Selain itu diperkirakan sekitar 900 orang lainnya di bunuh oleh pasukan militer, pembunuhan secara gerilya juga di taksir sekitar 1.500 orang, di tambah lebih dari 1800 orang di culik dan tidak pernah kembali
Penemuan Kuburan Massal
image via edition.cnn.com
Penemuan kuburan massal pasca pembantaian junta militer terkuak, terdapat lubang-lubang yang kemudian di gali, di temukan ratusan kerangka insan yang di kuburkan secara tidak layak, dan bahkan bertumpuk satu dengan yang lainnya.
Penemuan kuburan masal ini di temukan di sebuah sentra penahanan belakang layar yang dikenal sebagai Arsenal Miguel de Azcuenaga, yang terletak di kawasan utara Provinsi Tucuman, Argentina.
Tidak di ketahui secara pasti identitas dari tulang belulang tersebut, dan yang pasti mereka semua merupakan korban dari pada Dirty War atau Perang Kotor di masa lalu.
Para ilmuan sangat yakin dengan ratusan kerangka yang mereka temukan merupakan korban dari Dirty War, alasannya yaitu di temukan di beberapa tengkorak mereka bekas-bekas penyiksaan dan juga peluru yang bersarang di tengkorak para korban.
image via storify.com
Dan kini para hebat forensik sedang berusaha untuk menguak lebih jauh perihal identitas dari para korban tersebut. Seperti yang di katakan oleh Luis Fondebrider seorang Antropolog dari University of Buenos Aires, bahwa proses indentifikasi mampu berlangsung selama bertahun tahun.
Dan bagi para keluarga korban, pengungkapan identifikasi ini sangat penting, dengan keinginan untuk menemukan kembali orang-orang yang mereka cintai, sekaligus untuk menguak kembali luka lama.
"Sangat menyakitkan bagi para keluarga korban, pertama alasannya yaitu para korban tersebut menghilang tanpa jejak. Kedua, pada dikala para ilmuwan menginformasi identitas jasad dari para korban, bahwa orang-orang yang mereka cintai menemui simpulan hidup yang tragis,"
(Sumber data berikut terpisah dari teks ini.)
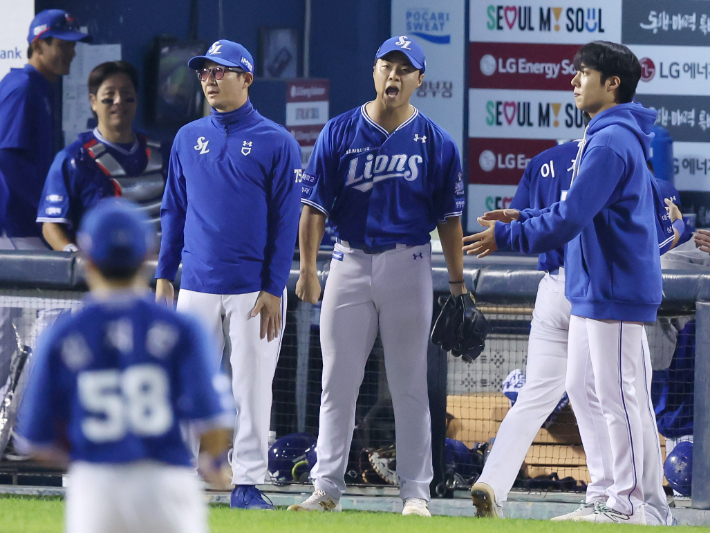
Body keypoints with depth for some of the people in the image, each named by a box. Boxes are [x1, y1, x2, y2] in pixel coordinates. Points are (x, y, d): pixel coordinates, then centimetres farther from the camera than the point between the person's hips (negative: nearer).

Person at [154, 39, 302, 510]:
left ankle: (248, 484, 4)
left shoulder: (276, 143, -2)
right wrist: (164, 276, 8)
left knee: (252, 387, -1)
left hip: (254, 290, -4)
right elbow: (174, 211, 15)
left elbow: (286, 222, -4)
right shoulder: (188, 139, 11)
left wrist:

Sebut Nora Cortinas, ketua Mothers of the Plaza de Mayo, yaitu kelompok yang didirikan untuk mendukung para keluarga korban, menyerupai dimuat Daily Mail, pada 9 Desember 2013.
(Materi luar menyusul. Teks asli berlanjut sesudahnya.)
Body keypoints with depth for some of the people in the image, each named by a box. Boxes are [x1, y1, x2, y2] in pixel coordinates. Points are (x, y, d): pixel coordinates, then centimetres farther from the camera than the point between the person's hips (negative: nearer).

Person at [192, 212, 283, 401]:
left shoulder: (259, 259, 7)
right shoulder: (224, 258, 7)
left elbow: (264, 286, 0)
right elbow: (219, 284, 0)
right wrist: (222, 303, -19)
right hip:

Akhir Kisah dari Para Diktator
Jorge Rafael Videla dikala di kawal polisi - image via articles.latimes.com
Memperingati 30 tahun semenjak berakhirnya pemerintahan Junta Militer yang diktator, mengingatkan mereka semua dengan orang yang paling bertanggung jawab terhadap kejahatan ini.
Jenderal Jorge Rafael Videla sang pemimpin eksekutor telah meninggal dunia pada usia 87 tahun, tepatnya pada 17 Mei 2013.
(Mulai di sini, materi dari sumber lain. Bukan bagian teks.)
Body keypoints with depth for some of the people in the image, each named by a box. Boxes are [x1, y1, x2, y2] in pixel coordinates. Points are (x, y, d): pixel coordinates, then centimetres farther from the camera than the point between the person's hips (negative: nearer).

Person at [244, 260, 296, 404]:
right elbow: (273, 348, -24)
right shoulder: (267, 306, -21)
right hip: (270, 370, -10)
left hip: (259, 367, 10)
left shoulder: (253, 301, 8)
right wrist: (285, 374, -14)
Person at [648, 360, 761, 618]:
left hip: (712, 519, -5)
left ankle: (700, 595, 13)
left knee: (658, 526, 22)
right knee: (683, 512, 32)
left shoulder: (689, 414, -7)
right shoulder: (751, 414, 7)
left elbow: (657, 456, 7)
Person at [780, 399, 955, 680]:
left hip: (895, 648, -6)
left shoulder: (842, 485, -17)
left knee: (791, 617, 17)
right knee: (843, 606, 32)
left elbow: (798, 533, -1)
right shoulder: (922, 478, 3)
Videla menjalani hukuman penjara seumur hidup dikarenakan telah bersalah melaksanakan kejahatan terhadap kemanusiaan.
Sang Diktator telah di penjara pada tahun 2010 dan bertanggung jawab atas simpulan hidup 31 orang yang dianggap membangkang selama masa pemerintahan junta militer pada tahun 1976-1983.
Sebelumnya Videla juga telah di jatuhi hukuman seumur hidup alasannya yaitu agresi penyiksaan, pembunuhan dan juga kejahatan lainnya pada tahun 1985, namun kemudian ia mendapat pengampunan berkat amnesti yang di berikan oleh presiden pada dikala itu, yaitu Carlos Menem, dan balasannya amnesti tersebut kemudian di batalkan oleh Mahkamah Agung.
Tuntutan hukuman lain juga di jatuhi oleh Videla pada kamis 5 Juli 2012, dimana ia di jatuhi hukuman 50 tahun penjara atas kejahatan mencuri puluhan bayi selama periode kepemimpinannya.